Special Olympics South Carolina is another organization feeling the effects of the COVID-19 pandemic.

Columbia, S.C. (WOLO) — Special Olympics South Carolina is another organization feeling the effects of the COVID-19 pandemic. In addition to Spring and Summer State Games, the organization recently announced the Fall State Games will also be canceled.

Canceling any of the State Games is unprecedented.

“It’s the first time we’ve ever had to do that in the existence of our program, that I know of. I’ve been here 34 years and have never had to do it,” said Barry Coates, President and CEO of Special Olympics South Carolina.

“I do bocce, I do running, and I do bowling too. And it’s very fun,” said Cierra Davis, and Special Olympics athlete from Sumter.

“And when we canceled Spring Games, let me tell you, that was tough. We had a lot of disappointed people, certainly,” said Coates.

“I was sad. I was very, very sad. I was like ‘oh no, now I can’t see all my friends!’ But I hope maybe next year everything goes good and smoothly,” said Davis.

The cancellation of the State Games, in-person training and competitions affects more than 30,000 Special Olympics SC athletes.

“I have a phenomenal program staff that has put together a lot of online, virtual training and competition things that keep our athletes active,” said Coates.

Staying active is important; but to the athletes, Special Olympics is much more than participating in sports.

“Even though people are not perfect, that doesn’t mean that they’re not better at anything else. So the Special Olympics makes people feel good about themselves and feel better and help people make new friends,” said Davis.

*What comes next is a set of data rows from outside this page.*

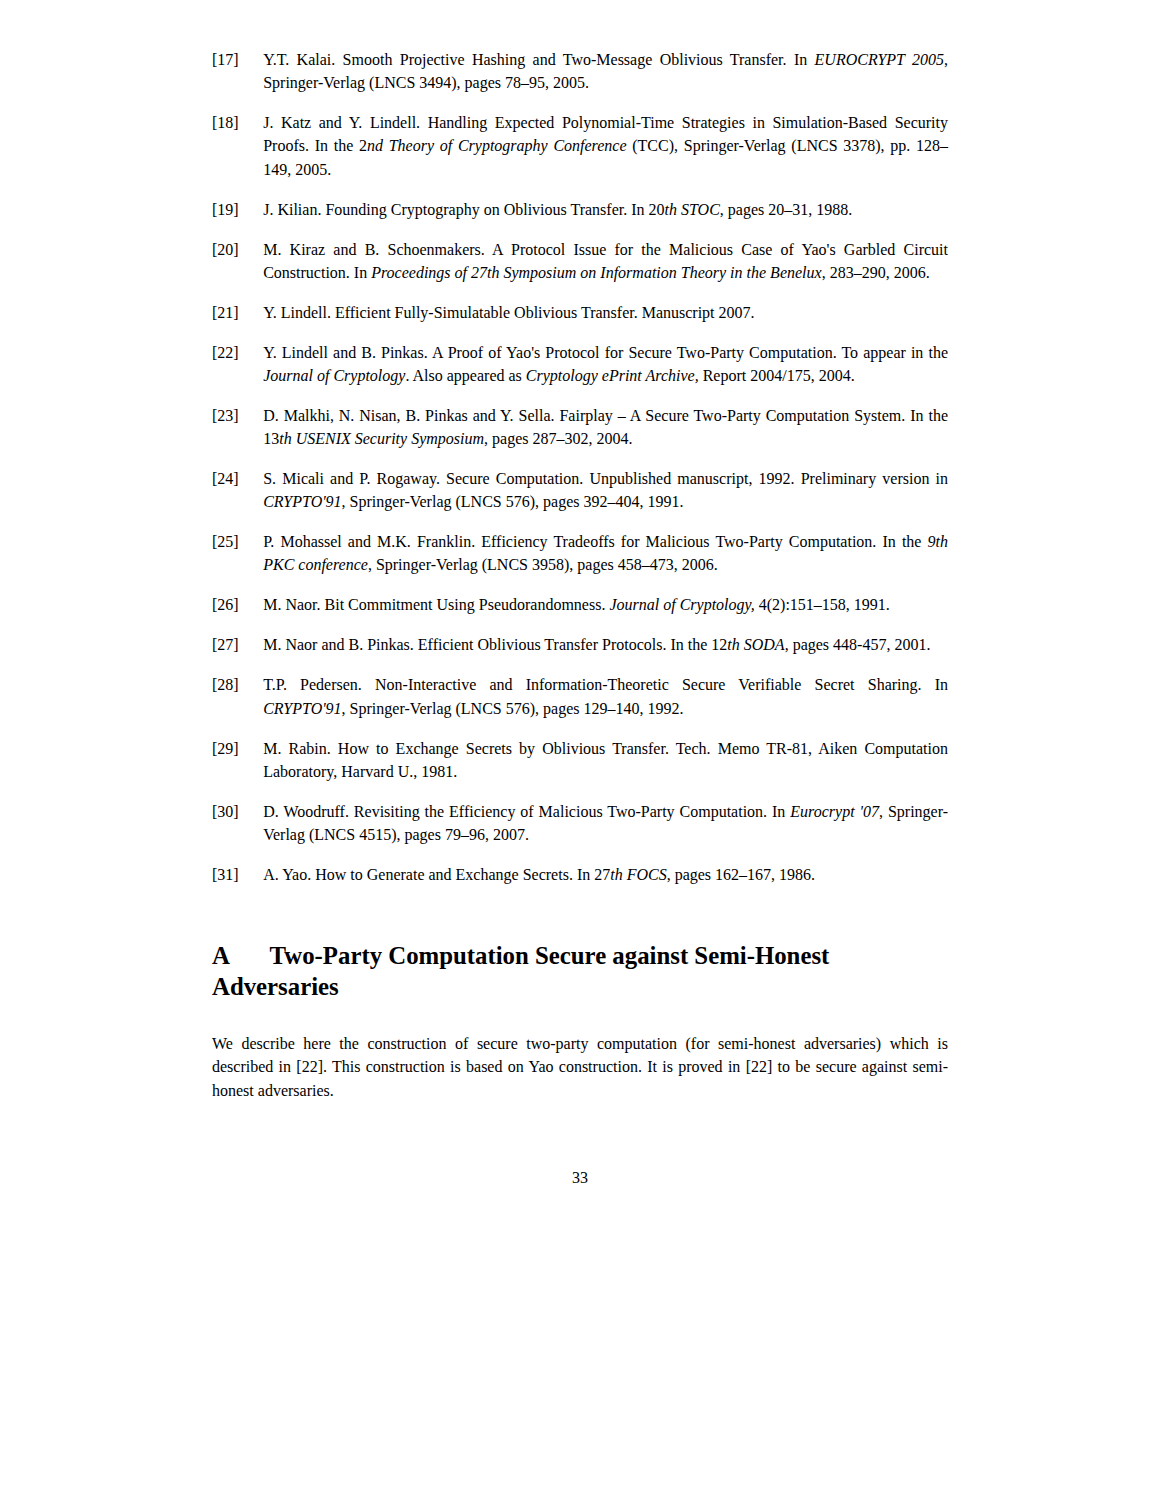[17] Y.T. Kalai. Smooth Projective Hashing and Two-Message Oblivious Transfer. In EUROCRYPT 2005, Springer-Verlag (LNCS 3494), pages 78–95, 2005.
[18] J. Katz and Y. Lindell. Handling Expected Polynomial-Time Strategies in Simulation-Based Security Proofs. In the 2nd Theory of Cryptography Conference (TCC), Springer-Verlag (LNCS 3378), pp. 128–149, 2005.
[19] J. Kilian. Founding Cryptography on Oblivious Transfer. In 20th STOC, pages 20–31, 1988.
[20] M. Kiraz and B. Schoenmakers. A Protocol Issue for the Malicious Case of Yao's Garbled Circuit Construction. In Proceedings of 27th Symposium on Information Theory in the Benelux, 283–290, 2006.
[21] Y. Lindell. Efficient Fully-Simulatable Oblivious Transfer. Manuscript 2007.
[22] Y. Lindell and B. Pinkas. A Proof of Yao's Protocol for Secure Two-Party Computation. To appear in the Journal of Cryptology. Also appeared as Cryptology ePrint Archive, Report 2004/175, 2004.
[23] D. Malkhi, N. Nisan, B. Pinkas and Y. Sella. Fairplay – A Secure Two-Party Computation System. In the 13th USENIX Security Symposium, pages 287–302, 2004.
[24] S. Micali and P. Rogaway. Secure Computation. Unpublished manuscript, 1992. Preliminary version in CRYPTO'91, Springer-Verlag (LNCS 576), pages 392–404, 1991.
[25] P. Mohassel and M.K. Franklin. Efficiency Tradeoffs for Malicious Two-Party Computation. In the 9th PKC conference, Springer-Verlag (LNCS 3958), pages 458–473, 2006.
[26] M. Naor. Bit Commitment Using Pseudorandomness. Journal of Cryptology, 4(2):151–158, 1991.
[27] M. Naor and B. Pinkas. Efficient Oblivious Transfer Protocols. In the 12th SODA, pages 448-457, 2001.
[28] T.P. Pedersen. Non-Interactive and Information-Theoretic Secure Verifiable Secret Sharing. In CRYPTO'91, Springer-Verlag (LNCS 576), pages 129–140, 1992.
[29] M. Rabin. How to Exchange Secrets by Oblivious Transfer. Tech. Memo TR-81, Aiken Computation Laboratory, Harvard U., 1981.
[30] D. Woodruff. Revisiting the Efficiency of Malicious Two-Party Computation. In Eurocrypt '07, Springer-Verlag (LNCS 4515), pages 79–96, 2007.
[31] A. Yao. How to Generate and Exchange Secrets. In 27th FOCS, pages 162–167, 1986.
ATwo-Party Computation Secure against Semi-Honest Adversaries
We describe here the construction of secure two-party computation (for semi-honest adversaries) which is described in [22]. This construction is based on Yao construction. It is proved in [22] to be secure against semi-honest adversaries.
33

There has been some good to come out of the pandemic, but everyone hopes to reconnect and resume State Games soon.

“There are a lot of ways that we will change the way we do business from an organization standpoint, from a fundraising standpoint. We’ve learned a lot of things,” said Coates.

“Hang in there, we are all in this together. And we will come through this, make sure that you wash your hands,” said Davis.